::: RECORDS FOR THE TASK

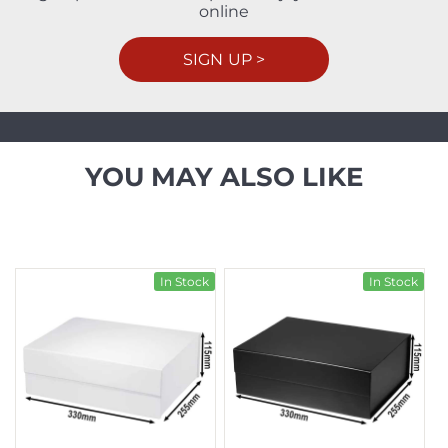
online
SIGN UP >
YOU MAY ALSO LIKE
In Stock
In Stock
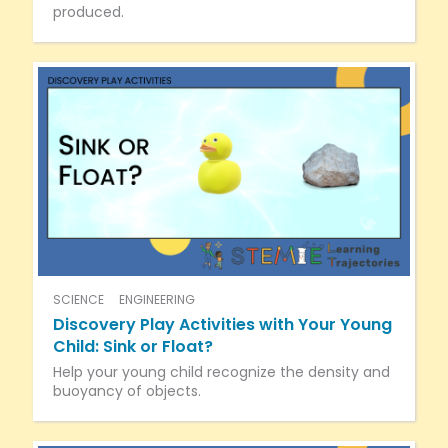
produced.
SCIENCE
ENGINEERING
Discovery Play Activities with Your Young
Child: Sink or Float?
Help your young child recognize the density and
buoyancy of objects.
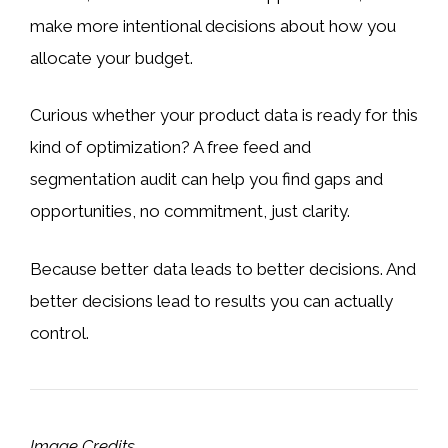
make more intentional decisions about how you
allocate your budget.
Curious whether your product data is ready for this
kind of optimization? A free feed and
segmentation audit can help you find gaps and
opportunities, no commitment, just clarity.
Because better data leads to better decisions. And
better decisions lead to results you can actually
control.
Image Credits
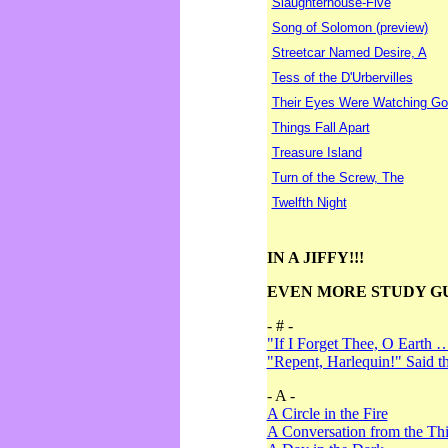
Slaughterhouse-Five
Song of Solomon (preview)
Streetcar Named Desire, A
Tess of the D'Urbervilles
Their Eyes Were Watching Go
Things Fall Apart
Treasure Island
Turn of the Screw, The
Twelfth Night
IN A JIFFY!!!
EVEN MORE STUDY G
- # -
"If I Forget Thee, O Earth 
"Repent, Harlequin!" Said 
- A -
A Circle in the Fire
A Conversation from the Thi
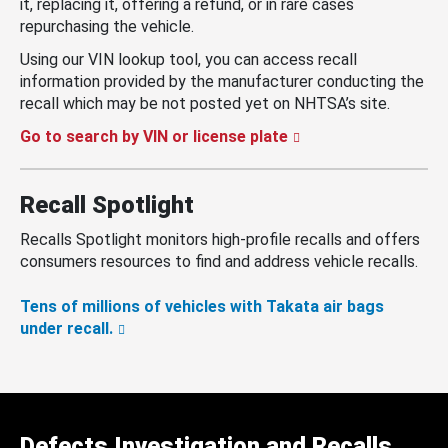
it, replacing it, offering a refund, or in rare cases
repurchasing the vehicle.
Using our VIN lookup tool, you can access recall
information provided by the manufacturer conducting the
recall which may be not posted yet on NHTSA’s site.
Go to search by VIN or license plate
Recall Spotlight
Recalls Spotlight monitors high-profile recalls and offers
consumers resources to find and address vehicle recalls.
Tens of millions of vehicles with Takata air bags
under recall.
Defects Investigation and Recalls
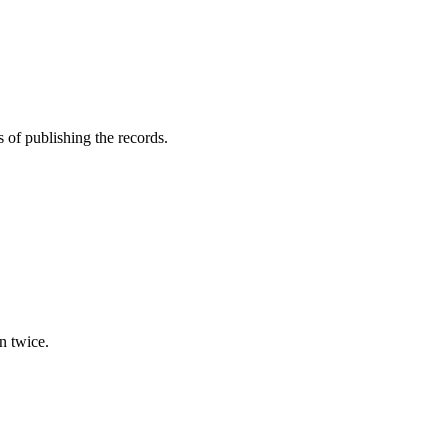
of publishing the records.
n twice.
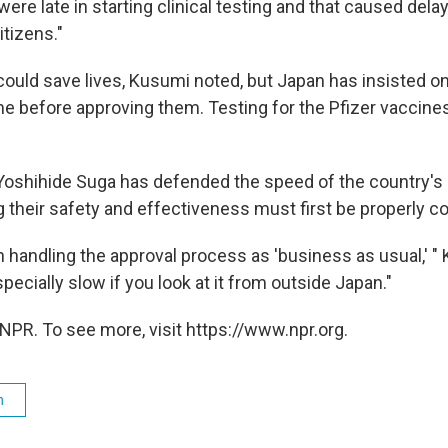
ere late in starting clinical testing and that caused delay
itizens."
 could save lives, Kusumi noted, but Japan has insisted on
e before approving them. Testing for the Pfizer vaccines
Yoshihide Suga has defended the speed of the country's r
g their safety and effectiveness must first be properly c
 handling the approval process as 'business as usual,' "
specially slow if you look at it from outside Japan."
NPR. To see more, visit https://www.npr.org.
h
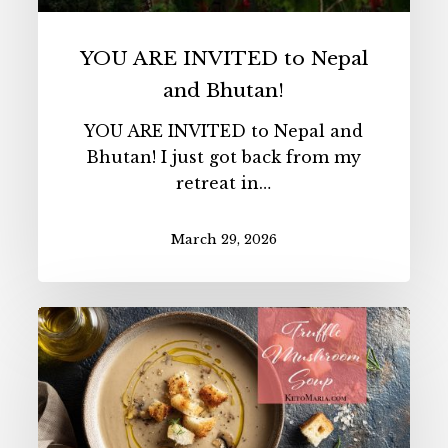
YOU ARE INVITED to Nepal
and Bhutan!
YOU ARE INVITED to Nepal and
Bhutan! I just got back from my
retreat in…
March 29, 2026
Truffle
Mushroom
Soup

::::::

WORK TASK → Rewrite every line of the data with "In Stock" swapped for "Sold Out" and nothing else altered. Leave the picture lines out.

RESPONSE BELOW →
online
SIGN UP >
YOU MAY ALSO LIKE
Sold Out
Sold Out
produced.
SCIENCE
ENGINEERING
Discovery Play Activities with Your Young
Child: Sink or Float?
Help your young child recognize the density and
buoyancy of objects.
make more intentional decisions about how you
allocate your budget.
Curious whether your product data is ready for this
kind of optimization? A free feed and
segmentation audit can help you find gaps and
opportunities, no commitment, just clarity.
Because better data leads to better decisions. And
better decisions lead to results you can actually
control.
Image Credits
Slaughterhouse-Five
Song of Solomon (preview)
Streetcar Named Desire, A
Tess of the D'Urbervilles
Their Eyes Were Watching Go
Things Fall Apart
Treasure Island
Turn of the Screw, The
Twelfth Night
IN A JIFFY!!!
EVEN MORE STUDY G
- # -
"If I Forget Thee, O Earth 
"Repent, Harlequin!" Said 
- A -
A Circle in the Fire
A Conversation from the Thi
it, replacing it, offering a refund, or in rare cases
repurchasing the vehicle.
Using our VIN lookup tool, you can access recall
information provided by the manufacturer conducting the
recall which may be not posted yet on NHTSA’s site.
Go to search by VIN or license plate
Recall Spotlight
Recalls Spotlight monitors high-profile recalls and offers
consumers resources to find and address vehicle recalls.
Tens of millions of vehicles with Takata air bags
under recall.
Defects Investigation and Recalls
of publishing the records.
n twice.
ere late in starting clinical testing and that caused delay
itizens."
 could save lives, Kusumi noted, but Japan has insisted on
e before approving them. Testing for the Pfizer vaccines
Yoshihide Suga has defended the speed of the country's r
g their safety and effectiveness must first be properly c
 handling the approval process as 'business as usual,' "
specially slow if you look at it from outside Japan."
NPR. To see more, visit https://www.npr.org.
h
YOU ARE INVITED to Nepal
and Bhutan!
YOU ARE INVITED to Nepal and
Bhutan! I just got back from my
retreat in…
March 29, 2026
Truffle
Mushroom
Soup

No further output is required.